## [Text passage]

== Segment start ==

The objective of FIREFLY is to develop novel silicone polymer waveguides and photonic crystal structures for industrial applications. These structures are based on 3D nano-materials manufactured using new cost effective production processes suitable for large scale manufacturing. The target applications are optical waveguides and photonic structures for the manipulation of light in, for example, short distance optical interconnects. The optical interconnects technology may be applied for data communication in computing systems as well as sensors and consumer-like applications such as multimedia devices.

Figure 1 shows a schematic representation of the 3D structures aimed at.

 

 

 

Figure 1. Two concepts for the nanostructured components to be developed in FIREFLY. A) The polymer-in-polymer and B) the particle-in-polymer.

 

An example of the board level Photonic Integrated Circuit is presented in figure 2.

Figure 2. Example of Board level Photonic Integrated Circuit: 
Two processors including communication with Vertical-cavity surface-emitting lasers (VCSELs) to the optical board below.

Waveguides and photonic crystals based on polymers have been proven in a laboratory environment to be interesting technologies for light management. In most cases these structures can only be manufactured on small scale. We propose the use of a relatively new technology to manufacture these structures on a larger scale, both in size and volume.

These nano-phased components will be designed using optical modelling, and manufactured by a combined approach of a nano-imprint process in a polymer resin and self assembly of material in these polymer nano-structures. The nano-structures will be filled with new modified silicone polymer compositions having a high refractive index and optical clarity at relevant wavelengths, necessary for waveguides. Inorganic nanoparticles will be integrated in the polymer for optical amplification and to demonstrate photonic crystals that redirect the light through sharp horizontal and vertical bends. The light will be generated by power efficient long wavelength InP VCSELs. These VCSELs wil be developed and optimized for the specific requirements of this project to enable an effective integration with the light guiding structures. Some material developments are needed: new silicone polymers that will be modified for improved optical properties such as low optical loss and tuneable refractive index, and new inorganic particles that will combine a high refractive index with a very high level of monodispersity.

The manufacturing process will be suitable for up-scaling to an industrial process. This new bottom-up approach will enable the development of new components with tailored optical properties.

== Segment end ==

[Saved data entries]
== Segment start ==

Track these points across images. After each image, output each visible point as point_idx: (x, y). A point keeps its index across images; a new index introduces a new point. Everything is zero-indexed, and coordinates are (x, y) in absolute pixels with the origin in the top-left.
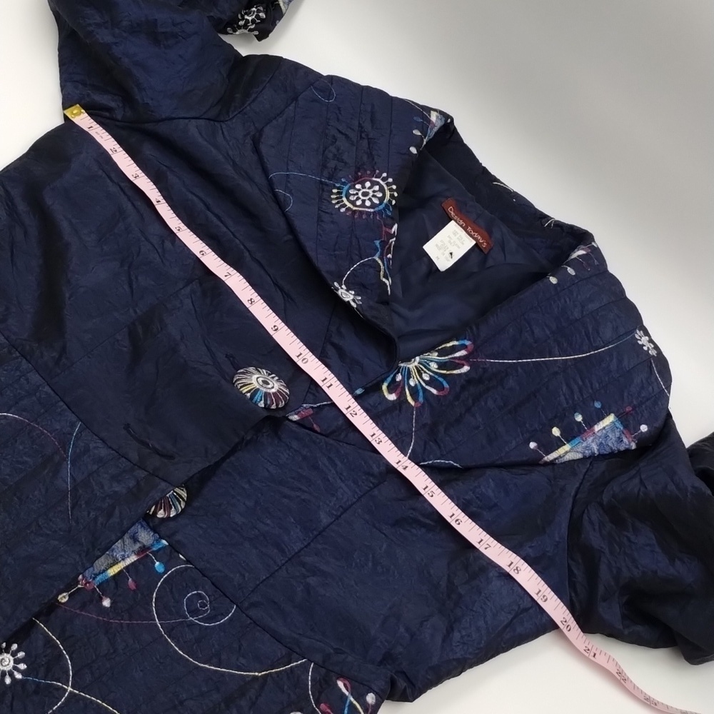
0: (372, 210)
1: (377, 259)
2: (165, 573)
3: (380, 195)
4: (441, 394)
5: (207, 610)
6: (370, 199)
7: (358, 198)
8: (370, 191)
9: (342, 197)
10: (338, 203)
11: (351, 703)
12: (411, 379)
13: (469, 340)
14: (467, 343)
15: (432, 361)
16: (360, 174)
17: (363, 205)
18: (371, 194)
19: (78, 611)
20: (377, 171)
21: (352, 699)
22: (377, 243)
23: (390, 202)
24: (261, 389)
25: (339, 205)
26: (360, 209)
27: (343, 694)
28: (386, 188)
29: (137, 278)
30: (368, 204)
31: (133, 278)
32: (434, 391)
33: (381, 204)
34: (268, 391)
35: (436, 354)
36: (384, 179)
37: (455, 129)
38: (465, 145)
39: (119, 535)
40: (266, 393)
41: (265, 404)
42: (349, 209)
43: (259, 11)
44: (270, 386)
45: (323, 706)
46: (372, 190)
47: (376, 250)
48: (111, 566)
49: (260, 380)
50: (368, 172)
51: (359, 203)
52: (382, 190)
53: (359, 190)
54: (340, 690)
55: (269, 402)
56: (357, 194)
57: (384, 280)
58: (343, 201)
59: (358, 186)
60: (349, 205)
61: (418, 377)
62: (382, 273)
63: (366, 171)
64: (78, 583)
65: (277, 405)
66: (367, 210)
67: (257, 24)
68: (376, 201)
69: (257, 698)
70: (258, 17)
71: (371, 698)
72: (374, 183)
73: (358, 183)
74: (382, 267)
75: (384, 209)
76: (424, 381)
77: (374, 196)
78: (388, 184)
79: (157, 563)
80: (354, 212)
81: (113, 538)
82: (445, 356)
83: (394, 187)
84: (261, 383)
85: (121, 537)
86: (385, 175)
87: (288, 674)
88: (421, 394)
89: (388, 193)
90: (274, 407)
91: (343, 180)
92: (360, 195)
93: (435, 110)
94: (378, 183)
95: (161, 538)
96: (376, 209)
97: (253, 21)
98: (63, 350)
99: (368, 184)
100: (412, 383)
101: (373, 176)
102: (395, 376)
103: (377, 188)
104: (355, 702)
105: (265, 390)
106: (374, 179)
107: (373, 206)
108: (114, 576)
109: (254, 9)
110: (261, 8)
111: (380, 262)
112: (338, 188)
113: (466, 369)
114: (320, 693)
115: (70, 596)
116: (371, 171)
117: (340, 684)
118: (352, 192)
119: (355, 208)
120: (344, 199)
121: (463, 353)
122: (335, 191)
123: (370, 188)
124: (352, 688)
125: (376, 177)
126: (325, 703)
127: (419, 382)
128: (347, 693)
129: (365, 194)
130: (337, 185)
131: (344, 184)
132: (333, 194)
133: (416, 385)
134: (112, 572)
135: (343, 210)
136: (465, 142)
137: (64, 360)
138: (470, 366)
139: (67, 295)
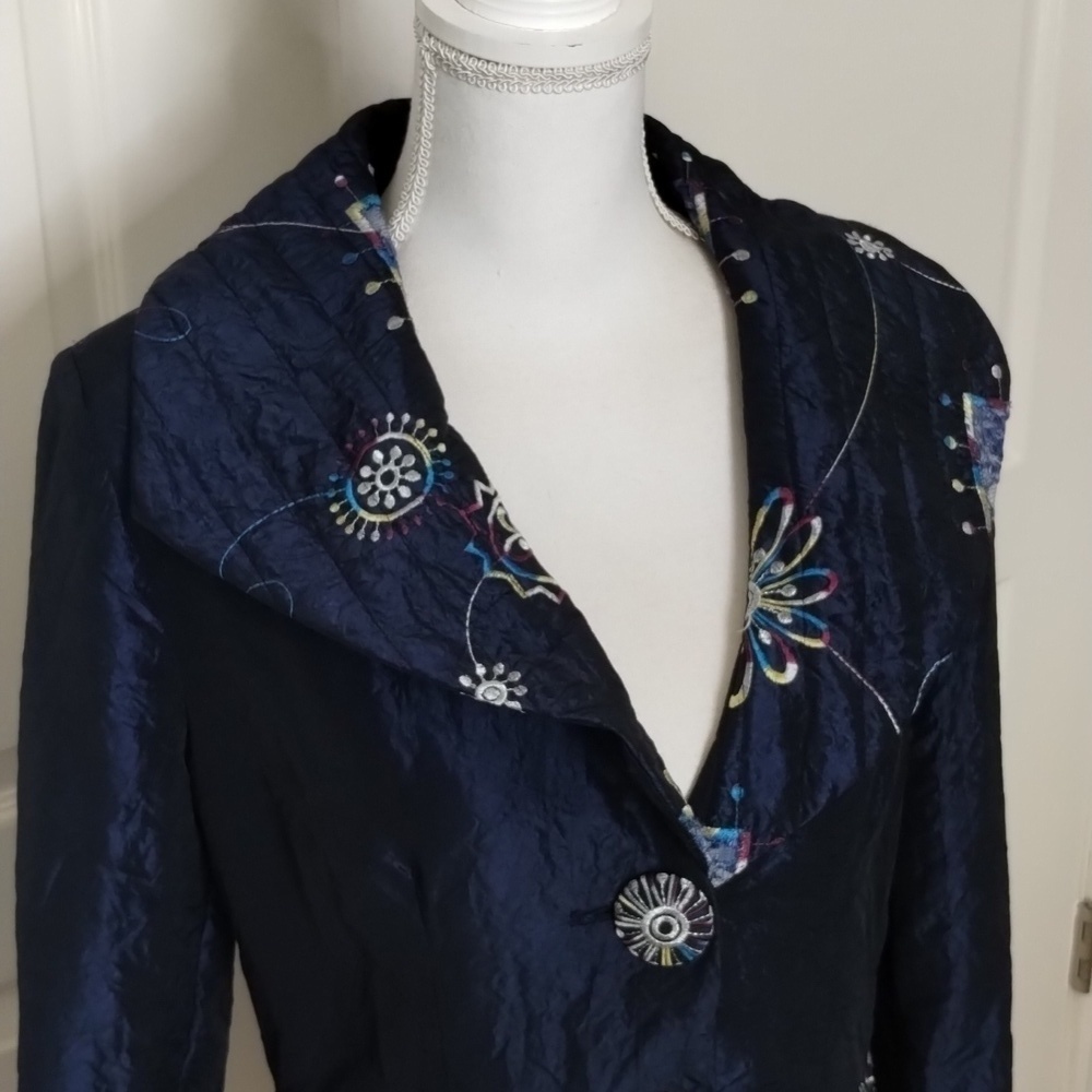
0: (420, 500)
1: (491, 575)
3: (410, 461)
4: (832, 588)
6: (403, 482)
7: (383, 495)
8: (391, 466)
9: (355, 514)
10: (357, 527)
12: (779, 616)
13: (773, 488)
14: (776, 495)
15: (769, 567)
16: (349, 446)
17: (401, 503)
18: (396, 469)
20: (375, 421)
22: (471, 548)
23: (435, 455)
25: (363, 530)
26: (402, 512)
28: (410, 439)
30: (405, 492)
32: (822, 596)
33: (424, 473)
35: (763, 552)
36: (395, 427)
42: (383, 527)
46: (392, 461)
47: (477, 560)
50: (362, 433)
51: (390, 501)
52: (408, 449)
53: (372, 478)
56: (375, 488)
57: (530, 593)
58: (362, 520)
59: (366, 472)
60: (377, 519)
61: (782, 603)
62: (517, 588)
63: (355, 433)
66: (413, 505)
68: (414, 477)
72: (386, 448)
73: (361, 465)
74: (509, 578)
75: (437, 478)
76: (795, 598)
77: (404, 471)
78: (408, 429)
80: (395, 524)
82: (773, 541)
83: (421, 423)
86: (390, 417)
88: (814, 620)
89: (419, 445)
91: (333, 478)
92: (382, 487)
94: (393, 442)
96: (426, 490)
99: (378, 456)
100: (787, 621)
101: (374, 437)
102: (759, 642)
103: (397, 451)
106: (381, 439)
107: (416, 489)
111: (499, 575)
112: (337, 499)
113: (817, 523)
116: (363, 428)
118: (363, 489)
119: (392, 517)
120: (363, 513)
121: (788, 511)
122: (334, 508)
123: (386, 461)
125: (381, 433)
127: (792, 607)
129: (388, 478)
130: (331, 494)
131: (340, 484)
132: (336, 516)
133: (793, 616)
135: (376, 536)
138: (817, 514)
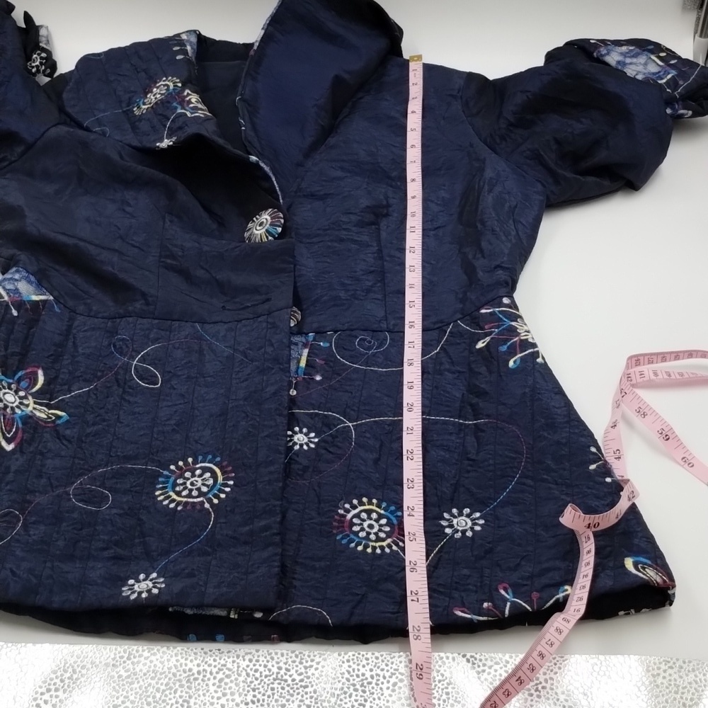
2: (331, 345)
5: (374, 343)
11: (499, 311)
19: (308, 392)
21: (498, 309)
24: (266, 228)
27: (490, 313)
29: (133, 240)
31: (131, 242)
34: (269, 223)
37: (205, 36)
38: (220, 42)
39: (288, 349)
40: (270, 225)
41: (279, 226)
43: (39, 54)
44: (265, 221)
45: (486, 327)
48: (299, 362)
49: (258, 228)
54: (486, 313)
55: (279, 224)
64: (292, 382)
65: (281, 218)
67: (45, 64)
69: (451, 359)
70: (41, 58)
71: (506, 301)
79: (321, 344)
81: (287, 352)
84: (261, 227)
85: (290, 349)
87: (451, 336)
90: (282, 221)
93: (184, 33)
95: (307, 334)
97: (41, 63)
98: (144, 295)
104: (501, 309)
105: (268, 226)
108: (306, 365)
109: (35, 56)
110: (39, 52)
114: (478, 325)
115: (295, 389)
117: (483, 311)
124: (491, 306)
126: (486, 324)
128: (491, 310)
134: (303, 364)
136: (217, 39)
137: (150, 299)
139: (110, 269)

== Segment end ==

## [Tasks]
• A. Answer these questions from the FIREFLY passage:
(i) What are the two concepts that Figure 1 shows for the nanostructured components?
(ii) What will generate the light?
(iii) Which two processes are combined to manufacture the nano-phased components?
• B. Write out the stretch of the FIREFLY passage from "Waveguides and photonic crystals" through "size and volume.".

## [Per-task answers]
• A.
(i) The polymer-in-polymer and the particle-in-polymer.
(ii) Power efficient long wavelength InP VCSELs.
(iii) A nano-imprint process in a polymer resin and self assembly of material in these polymer nano-structures.

• B.
Waveguides and photonic crystals based on polymers have been proven in a laboratory environment to be interesting technologies for light management. In most cases these structures can only be manufactured on small scale. We propose the use of a relatively new technology to manufacture these structures on a larger scale, both in size and volume.